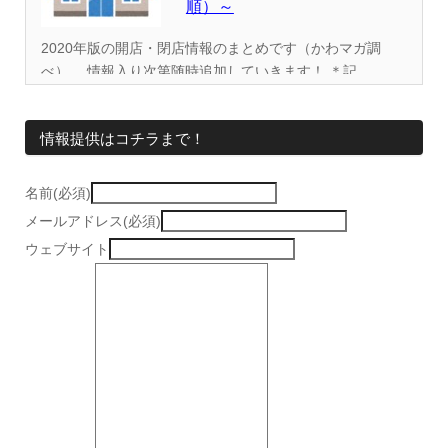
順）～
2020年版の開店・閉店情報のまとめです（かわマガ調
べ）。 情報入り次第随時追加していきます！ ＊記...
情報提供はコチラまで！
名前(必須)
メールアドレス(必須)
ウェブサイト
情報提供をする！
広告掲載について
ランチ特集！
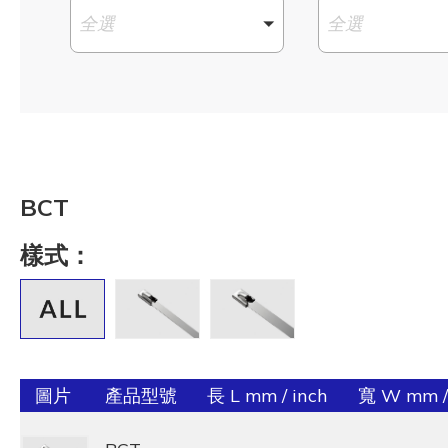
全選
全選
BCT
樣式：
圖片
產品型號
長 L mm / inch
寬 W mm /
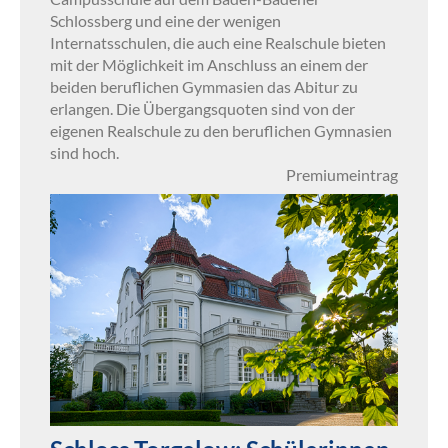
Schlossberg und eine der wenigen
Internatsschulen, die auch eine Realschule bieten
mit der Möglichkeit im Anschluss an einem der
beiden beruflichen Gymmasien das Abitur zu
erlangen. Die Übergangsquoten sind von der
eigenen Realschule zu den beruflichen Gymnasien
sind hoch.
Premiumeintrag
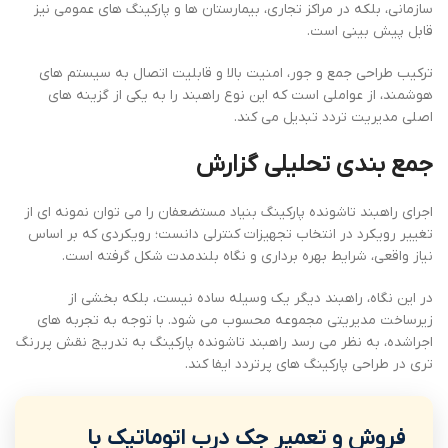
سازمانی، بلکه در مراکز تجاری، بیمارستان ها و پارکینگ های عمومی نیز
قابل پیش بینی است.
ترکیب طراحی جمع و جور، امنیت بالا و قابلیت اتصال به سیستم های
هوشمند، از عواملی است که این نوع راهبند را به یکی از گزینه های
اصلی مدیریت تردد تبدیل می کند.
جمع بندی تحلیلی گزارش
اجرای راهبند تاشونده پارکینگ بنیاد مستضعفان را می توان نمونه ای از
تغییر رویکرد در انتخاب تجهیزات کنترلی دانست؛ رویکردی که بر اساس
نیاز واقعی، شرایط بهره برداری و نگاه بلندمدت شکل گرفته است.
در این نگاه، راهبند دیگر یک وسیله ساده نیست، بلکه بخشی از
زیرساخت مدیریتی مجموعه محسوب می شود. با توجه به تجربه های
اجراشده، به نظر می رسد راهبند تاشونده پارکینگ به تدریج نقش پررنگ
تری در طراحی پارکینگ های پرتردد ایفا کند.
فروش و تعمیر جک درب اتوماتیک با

## What to do
When the string "پارکینگ" appears in a line of the records above, that line is to be copied.

## Result of this task
سازمانی، بلکه در مراکز تجاری، بیمارستان ها و پارکینگ های عمومی نیز
اجرای راهبند تاشونده پارکینگ بنیاد مستضعفان را می توان نمونه ای از
اجراشده، به نظر می رسد راهبند تاشونده پارکینگ به تدریج نقش پررنگ
تری در طراحی پارکینگ های پرتردد ایفا کند.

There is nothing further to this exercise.